───── Records for the task ─────

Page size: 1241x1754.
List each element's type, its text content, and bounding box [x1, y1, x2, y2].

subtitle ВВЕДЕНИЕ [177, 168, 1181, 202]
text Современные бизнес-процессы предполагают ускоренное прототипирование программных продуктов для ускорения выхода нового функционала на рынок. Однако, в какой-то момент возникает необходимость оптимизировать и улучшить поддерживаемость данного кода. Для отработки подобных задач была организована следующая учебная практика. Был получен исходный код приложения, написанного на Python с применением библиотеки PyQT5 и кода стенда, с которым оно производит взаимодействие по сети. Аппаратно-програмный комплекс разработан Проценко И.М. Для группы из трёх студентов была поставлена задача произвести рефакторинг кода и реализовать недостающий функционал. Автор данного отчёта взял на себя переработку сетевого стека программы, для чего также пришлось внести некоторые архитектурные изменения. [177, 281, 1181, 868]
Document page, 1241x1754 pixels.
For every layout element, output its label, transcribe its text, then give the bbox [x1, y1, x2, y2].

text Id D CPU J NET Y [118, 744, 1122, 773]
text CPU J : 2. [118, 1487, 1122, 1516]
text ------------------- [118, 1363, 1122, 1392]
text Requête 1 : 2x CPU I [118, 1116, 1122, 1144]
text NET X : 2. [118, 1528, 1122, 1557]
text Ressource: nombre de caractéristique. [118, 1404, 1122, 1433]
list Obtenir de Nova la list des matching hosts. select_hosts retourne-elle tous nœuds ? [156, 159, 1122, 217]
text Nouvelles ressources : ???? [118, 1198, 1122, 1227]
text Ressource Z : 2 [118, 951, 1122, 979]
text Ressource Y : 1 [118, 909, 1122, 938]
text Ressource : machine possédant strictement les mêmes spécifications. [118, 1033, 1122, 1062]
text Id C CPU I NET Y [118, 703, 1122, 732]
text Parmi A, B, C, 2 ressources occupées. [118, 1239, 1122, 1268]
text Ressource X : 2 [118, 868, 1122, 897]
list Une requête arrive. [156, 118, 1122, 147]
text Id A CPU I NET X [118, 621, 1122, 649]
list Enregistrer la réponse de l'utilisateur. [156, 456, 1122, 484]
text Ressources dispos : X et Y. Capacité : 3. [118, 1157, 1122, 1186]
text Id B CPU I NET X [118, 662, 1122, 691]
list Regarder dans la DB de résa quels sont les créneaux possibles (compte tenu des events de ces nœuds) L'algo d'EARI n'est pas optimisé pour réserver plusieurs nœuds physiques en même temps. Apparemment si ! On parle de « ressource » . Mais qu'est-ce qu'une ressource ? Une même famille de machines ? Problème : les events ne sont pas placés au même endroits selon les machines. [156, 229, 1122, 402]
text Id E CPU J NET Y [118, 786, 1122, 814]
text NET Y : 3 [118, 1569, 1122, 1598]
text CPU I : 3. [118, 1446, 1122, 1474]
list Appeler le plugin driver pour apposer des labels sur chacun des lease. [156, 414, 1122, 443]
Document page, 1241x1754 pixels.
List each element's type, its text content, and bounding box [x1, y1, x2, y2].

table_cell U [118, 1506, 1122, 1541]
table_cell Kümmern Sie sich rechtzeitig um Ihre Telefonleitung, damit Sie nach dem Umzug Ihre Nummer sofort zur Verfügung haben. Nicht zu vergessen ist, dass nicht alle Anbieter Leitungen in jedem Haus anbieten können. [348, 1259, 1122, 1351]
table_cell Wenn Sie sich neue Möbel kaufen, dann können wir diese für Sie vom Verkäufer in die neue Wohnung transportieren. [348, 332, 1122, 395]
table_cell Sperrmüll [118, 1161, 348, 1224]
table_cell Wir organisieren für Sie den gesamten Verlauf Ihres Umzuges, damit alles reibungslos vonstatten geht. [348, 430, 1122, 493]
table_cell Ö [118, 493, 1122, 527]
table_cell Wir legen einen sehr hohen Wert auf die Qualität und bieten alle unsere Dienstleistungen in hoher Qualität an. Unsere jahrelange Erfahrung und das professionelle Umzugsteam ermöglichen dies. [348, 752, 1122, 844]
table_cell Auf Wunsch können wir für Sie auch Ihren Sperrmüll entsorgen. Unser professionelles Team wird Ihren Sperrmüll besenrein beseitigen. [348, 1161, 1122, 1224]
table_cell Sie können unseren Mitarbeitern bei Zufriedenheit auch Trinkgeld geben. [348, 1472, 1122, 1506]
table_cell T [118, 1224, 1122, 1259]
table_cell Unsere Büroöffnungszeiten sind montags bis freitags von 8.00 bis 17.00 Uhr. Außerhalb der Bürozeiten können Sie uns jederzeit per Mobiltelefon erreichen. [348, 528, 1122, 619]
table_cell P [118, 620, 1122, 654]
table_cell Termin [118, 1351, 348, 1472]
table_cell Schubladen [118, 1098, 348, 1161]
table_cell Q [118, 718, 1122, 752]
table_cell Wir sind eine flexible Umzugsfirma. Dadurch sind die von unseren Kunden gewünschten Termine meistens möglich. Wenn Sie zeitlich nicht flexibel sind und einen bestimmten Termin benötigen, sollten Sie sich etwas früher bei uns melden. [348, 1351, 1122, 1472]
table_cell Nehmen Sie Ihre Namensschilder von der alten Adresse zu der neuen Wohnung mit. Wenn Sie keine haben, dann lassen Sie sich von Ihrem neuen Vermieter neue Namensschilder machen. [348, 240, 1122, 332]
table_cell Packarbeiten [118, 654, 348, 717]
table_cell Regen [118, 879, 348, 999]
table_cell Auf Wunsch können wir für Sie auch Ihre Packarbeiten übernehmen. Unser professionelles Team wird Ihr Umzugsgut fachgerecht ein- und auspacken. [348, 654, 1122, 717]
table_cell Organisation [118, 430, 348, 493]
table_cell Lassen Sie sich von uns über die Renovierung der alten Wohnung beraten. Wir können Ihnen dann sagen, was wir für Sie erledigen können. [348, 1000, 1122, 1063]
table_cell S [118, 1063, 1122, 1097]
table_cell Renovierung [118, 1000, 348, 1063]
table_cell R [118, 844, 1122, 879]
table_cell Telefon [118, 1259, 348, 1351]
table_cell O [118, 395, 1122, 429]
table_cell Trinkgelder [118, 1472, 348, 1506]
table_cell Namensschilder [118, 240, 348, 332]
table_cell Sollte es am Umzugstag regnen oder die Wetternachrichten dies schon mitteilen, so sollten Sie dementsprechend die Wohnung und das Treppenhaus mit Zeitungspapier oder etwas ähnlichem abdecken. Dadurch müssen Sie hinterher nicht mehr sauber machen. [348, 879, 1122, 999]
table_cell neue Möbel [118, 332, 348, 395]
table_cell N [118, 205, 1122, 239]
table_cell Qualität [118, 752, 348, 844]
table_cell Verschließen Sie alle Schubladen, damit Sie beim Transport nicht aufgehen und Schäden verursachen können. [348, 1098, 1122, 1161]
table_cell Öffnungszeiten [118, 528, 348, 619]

─────

Gather every line of the listing above that contains the word "Qualität".

table_cell Wir legen einen sehr hohen Wert auf die Qualität und bieten alle unsere Dienstleistungen in hoher Qualität an. Unsere jahrelange Erfahrung und das professionelle Umzugsteam ermöglichen dies. [348, 752, 1122, 844]
table_cell Qualität [118, 752, 348, 844]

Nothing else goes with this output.